Please state how the uniform magnetic field is oriented relative to the sheet in the passage on MHD flow over a stretching sheet.

• **Excerpted text**:
——
Analysis is made for MHD flow and heat transfer for viscous fluids over a stretching sheet in the presence of a uniform magnetic field that is applied perpendicular to the sheet. Similarity functions of a new exponential form have been used to convert the highly non-linear partial differential equations of motion to their ordinary differential form. The resulting equations have been solved numerically. Numerical results have been computed and presented for different values of the parameters of interest involved in present study namely stretching velocity ratio parameter, Hartmann number, Grashof number, heat source parameter and Prandtl number. The results have been presented in graphical form to elaborate the flow pattern.
——
• **Source material**:
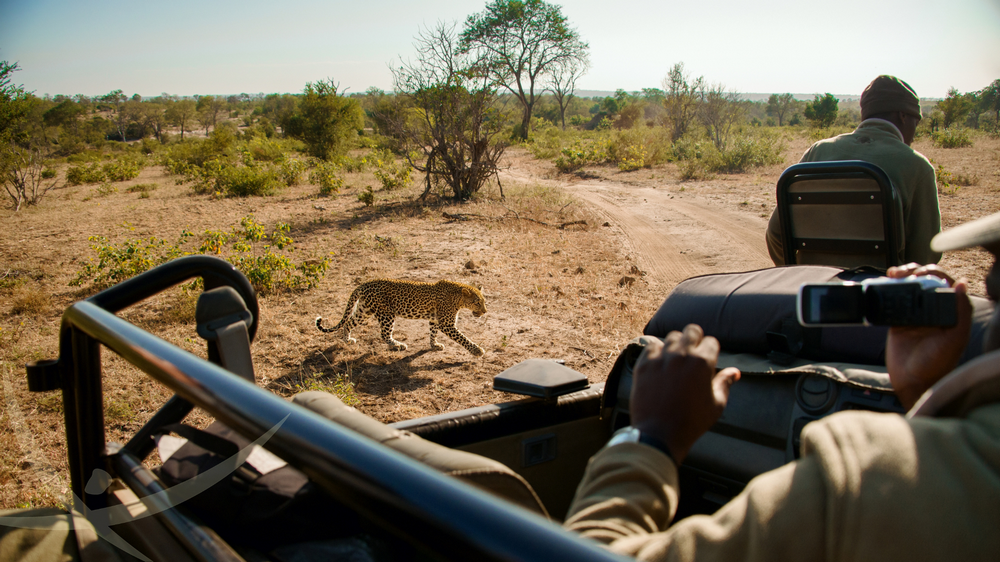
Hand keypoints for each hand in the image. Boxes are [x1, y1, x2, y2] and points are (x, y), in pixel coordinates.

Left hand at [629, 325, 740, 463]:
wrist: (659, 434)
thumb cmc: (692, 422)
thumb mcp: (716, 405)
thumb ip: (724, 383)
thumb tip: (735, 372)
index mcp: (703, 362)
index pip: (711, 341)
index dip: (711, 351)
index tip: (708, 360)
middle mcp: (682, 355)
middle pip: (691, 330)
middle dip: (695, 339)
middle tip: (693, 353)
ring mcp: (661, 358)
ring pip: (671, 337)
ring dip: (676, 345)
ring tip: (676, 359)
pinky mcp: (644, 365)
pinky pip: (651, 347)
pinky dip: (657, 352)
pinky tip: (660, 363)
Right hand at [885, 263, 972, 409]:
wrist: (913, 382)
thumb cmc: (938, 364)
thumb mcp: (956, 338)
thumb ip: (962, 311)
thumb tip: (962, 283)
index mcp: (949, 312)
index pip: (944, 283)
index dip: (933, 272)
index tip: (921, 272)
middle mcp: (933, 311)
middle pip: (924, 281)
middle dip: (914, 271)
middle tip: (904, 273)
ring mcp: (914, 316)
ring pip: (908, 288)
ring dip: (901, 276)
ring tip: (893, 274)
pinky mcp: (897, 322)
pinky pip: (892, 301)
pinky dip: (887, 291)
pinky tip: (884, 285)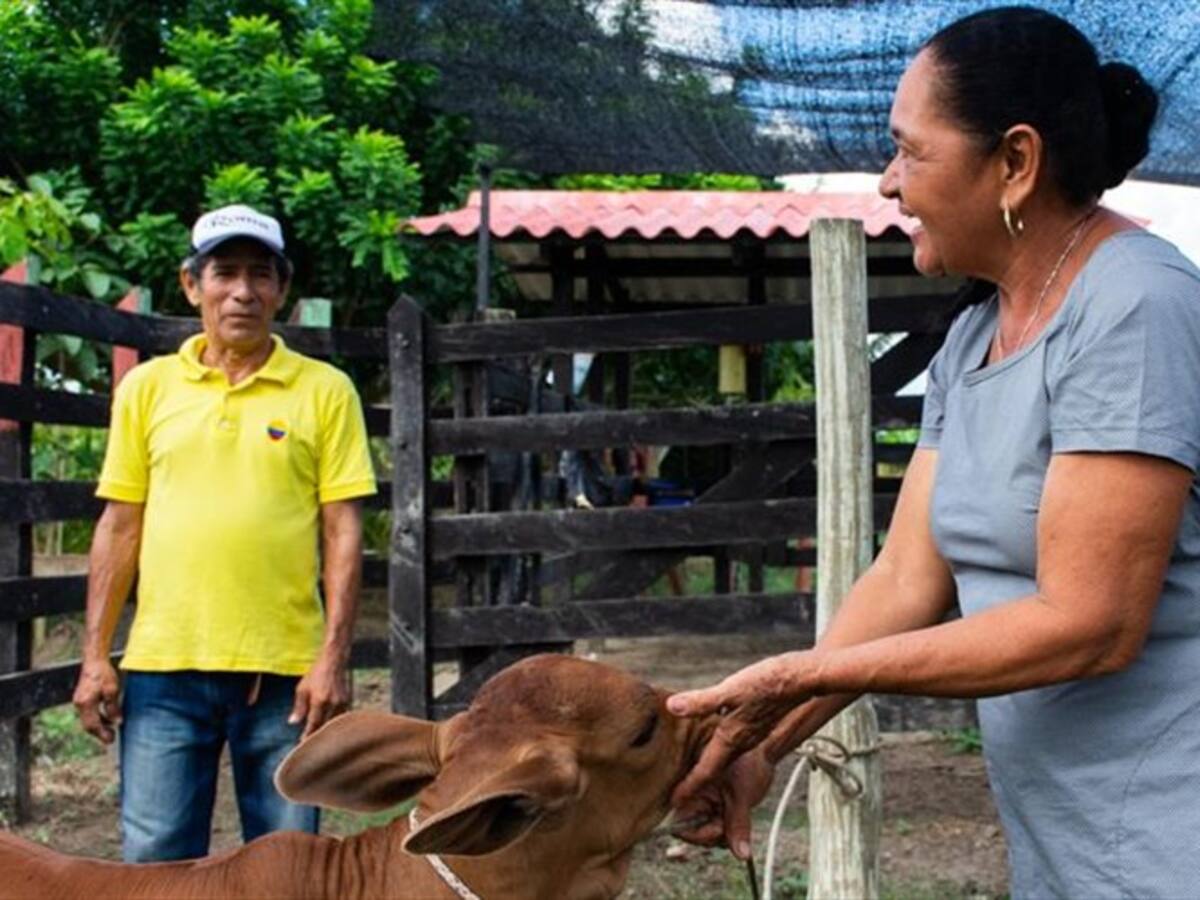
——
• **Answer for the task**:
It is applied perpendicular to the sheet.